Exercise description:
Reproduce every line of the data below word for word, in the same order, changing nothing.

[Opening Source information section]

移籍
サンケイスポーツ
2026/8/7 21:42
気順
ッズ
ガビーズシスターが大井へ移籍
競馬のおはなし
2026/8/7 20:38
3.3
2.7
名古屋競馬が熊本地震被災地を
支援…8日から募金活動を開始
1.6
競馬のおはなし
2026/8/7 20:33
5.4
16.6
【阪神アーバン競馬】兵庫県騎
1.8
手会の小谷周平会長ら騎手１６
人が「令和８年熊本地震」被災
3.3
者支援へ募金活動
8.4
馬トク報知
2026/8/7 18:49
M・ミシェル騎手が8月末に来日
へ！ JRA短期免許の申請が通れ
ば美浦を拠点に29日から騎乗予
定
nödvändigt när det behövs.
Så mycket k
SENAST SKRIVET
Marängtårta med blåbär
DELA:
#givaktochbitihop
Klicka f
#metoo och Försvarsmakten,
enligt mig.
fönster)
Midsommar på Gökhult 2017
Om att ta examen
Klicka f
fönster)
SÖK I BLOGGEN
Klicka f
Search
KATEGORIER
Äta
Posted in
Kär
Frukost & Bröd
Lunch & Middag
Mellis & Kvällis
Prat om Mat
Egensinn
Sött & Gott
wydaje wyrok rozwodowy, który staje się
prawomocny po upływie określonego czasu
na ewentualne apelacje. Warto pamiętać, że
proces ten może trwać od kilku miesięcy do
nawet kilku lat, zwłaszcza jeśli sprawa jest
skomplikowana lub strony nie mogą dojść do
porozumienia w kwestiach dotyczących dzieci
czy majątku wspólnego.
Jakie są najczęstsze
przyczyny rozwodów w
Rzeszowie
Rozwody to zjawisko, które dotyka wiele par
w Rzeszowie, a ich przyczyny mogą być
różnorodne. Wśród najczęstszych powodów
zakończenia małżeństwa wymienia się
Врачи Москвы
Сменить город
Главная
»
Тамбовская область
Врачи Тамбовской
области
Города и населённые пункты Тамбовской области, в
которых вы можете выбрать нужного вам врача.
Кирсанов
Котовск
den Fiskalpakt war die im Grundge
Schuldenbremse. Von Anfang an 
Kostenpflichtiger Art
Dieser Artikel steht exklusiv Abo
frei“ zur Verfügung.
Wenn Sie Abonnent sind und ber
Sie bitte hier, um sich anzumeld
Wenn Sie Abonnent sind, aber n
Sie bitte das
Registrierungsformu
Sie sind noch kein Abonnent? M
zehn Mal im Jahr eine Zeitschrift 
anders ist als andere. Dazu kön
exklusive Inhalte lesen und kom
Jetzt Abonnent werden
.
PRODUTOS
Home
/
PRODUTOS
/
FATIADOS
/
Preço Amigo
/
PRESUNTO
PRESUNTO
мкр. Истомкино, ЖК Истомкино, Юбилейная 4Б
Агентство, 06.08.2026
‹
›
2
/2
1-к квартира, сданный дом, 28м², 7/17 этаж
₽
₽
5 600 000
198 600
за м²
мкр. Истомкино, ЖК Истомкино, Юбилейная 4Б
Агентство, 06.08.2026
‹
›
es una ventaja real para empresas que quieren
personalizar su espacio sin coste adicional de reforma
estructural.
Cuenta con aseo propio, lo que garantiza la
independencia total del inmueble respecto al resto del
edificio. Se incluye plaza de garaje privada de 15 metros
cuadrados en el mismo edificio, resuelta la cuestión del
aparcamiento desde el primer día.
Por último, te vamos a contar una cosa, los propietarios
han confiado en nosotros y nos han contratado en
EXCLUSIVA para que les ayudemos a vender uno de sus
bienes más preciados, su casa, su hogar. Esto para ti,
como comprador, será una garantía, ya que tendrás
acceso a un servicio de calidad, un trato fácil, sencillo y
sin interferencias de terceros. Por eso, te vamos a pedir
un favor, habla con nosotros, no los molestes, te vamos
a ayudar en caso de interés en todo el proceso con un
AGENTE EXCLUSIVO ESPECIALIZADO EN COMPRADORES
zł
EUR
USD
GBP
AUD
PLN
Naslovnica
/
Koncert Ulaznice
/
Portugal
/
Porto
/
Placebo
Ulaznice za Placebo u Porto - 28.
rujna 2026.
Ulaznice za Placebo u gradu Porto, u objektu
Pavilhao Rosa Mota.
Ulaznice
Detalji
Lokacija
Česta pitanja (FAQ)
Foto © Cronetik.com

[Closing Source information section]

Result of this exercise:
移籍
サンケイスポーツ
2026/8/7 21:42
気順
ッズ
ガビーズシスターが大井へ移籍
競馬のおはなし
2026/8/7 20:38
3.3
2.7
名古屋競馬が熊本地震被災地を
支援…8日から募金活動を開始
1.6
競馬のおはなし
2026/8/7 20:33
5.4
16.6
【阪神アーバン競馬】兵庫県騎
1.8
手会の小谷周平会長ら騎手１６
人が「令和８年熊本地震」被災
3.3
者支援へ募金活動
8.4
馬トク報知
2026/8/7 18:49
M・ミシェル騎手が8月末に来日
へ！ JRA短期免許の申請が通れ
ば美浦を拠点に29日から騎乗予
定
nödvändigt när det behövs.
Så mycket k
SENAST SKRIVET
Marängtårta med blåbär
DELA:
#givaktochbitihop
Klicka f
#metoo och Försvarsmakten,
enligt mig.
fönster)
Midsommar på Gökhult 2017
Om att ta examen
Klicka f
fönster)
SÖK I BLOGGEN
Klicka f
Search
KATEGORIER
Äta
Posted in
Kär
Frukost & Bröd
Lunch & Middag
Mellis & Kvällis
Prat om Mat
Egensinn
Sött & Gott
wydaje wyrok rozwodowy, który staje się
prawomocny po upływie określonego czasu
na ewentualne apelacje. Warto pamiętać, że
proces ten może trwać od kilku miesięcy do
nawet kilku lat, zwłaszcza jeśli sprawa jest
skomplikowana lub strony nie mogą dojść do
porozumienia w kwestiach dotyczących dzieci
czy majątku wspólnego.
Jakie są najczęstsze
przyczyny rozwodów w
Rzeszowie
Rozwody to zjawisko, które dotyka wiele par
w Rzeszowie, a ich przyczyny mogą być
różnorodne. Wśród najczęstszych powodów
zakończenia małżeństwa wymienia się
Врачи Москвы
Сменить город
Главная
»
Тамбовская область
Врачи Тамбовской
области
Города и населённые пункты Тамбовской области, в
которых вы можете выбрать нужного вам врача.
Кирсанов
Котовск
den Fiskalpakt war die im Grundge
Schuldenbremse. Von Anfang an 
Kostenpflichtiger Art
Dieser Artikel steht exklusiv Abo
frei“ zur Verfügung.
Wenn Sie Abonnent sind und ber
Sie bitte hier, um sich anzumeld
Wenn Sie Abonnent sind, aber n
Sie bitte das
Registrierungsformu
Sie sind noch kein Abonnent? M
zehn Mal im Jahr eine Zeitschrift 
anders ist als andere. Dazu kön
exklusive Inhalte lesen und kom
Jetzt Abonnent werden
.
PRODUTOS
Home
/
PRODUTOS
/
FATIADOS
/
Preço Amigo
/
PRESUNTO
PRESUNTO
мкр. Истомкино, ЖК Истомкино, Юбилейная 4Б
Агентство, 06.08.2026
‹
›
2
/2
1-к квартира, сданный дом, 28м², 7/17 этаж
₽
₽
5 600 000
198 600
за м²
мкр. Истомкино, ЖК Истомкино, Юбилейная 4Б
Агентство, 06.08.2026
‹
›
es una ventaja real para empresas que quieren
personalizar su espacio sin coste adicional de reforma
estructural.
Cuenta con aseo propio, lo que garantiza la
independencia total del inmueble respecto al resto del
edificio. Se incluye plaza de garaje privada de 15 metros
cuadrados en el mismo edificio, resuelta la cuestión del
aparcamiento desde el primer día.
Por último, te vamos a contar una cosa, los propietarios
han confiado en nosotros y nos han contratado en
EXCLUSIVA para que les ayudemos a vender uno de sus
bienes más preciados, su casa, su hogar. Esto para ti,
como comprador, será una garantía, ya que tendrás
acceso a un servicio de calidad, un trato fácil, sencillo y
sin interferencias de terceros. Por eso, te vamos a pedir
un favor, habla con nosotros, no los molestes, te vamos
a ayudar en caso de interés en todo el proceso con un
AGENTE EXCLUSIVO ESPECIALIZADO EN COMPRADORES
zł
EUR
USD
GBP
AUD
PLN
Naslovnica
/
Koncert Ulaznice
/
Portugal
/
Porto
/
Placebo
Ulaznice za Placebo u Porto - 28.
rujna 2026.
Ulaznice za Placebo u gradu Porto, u objektu
Pavilhao Rosa Mota.
Ulaznice
Detalji
Lokacija
Česta pitanja (FAQ)
Foto © Cronetik.com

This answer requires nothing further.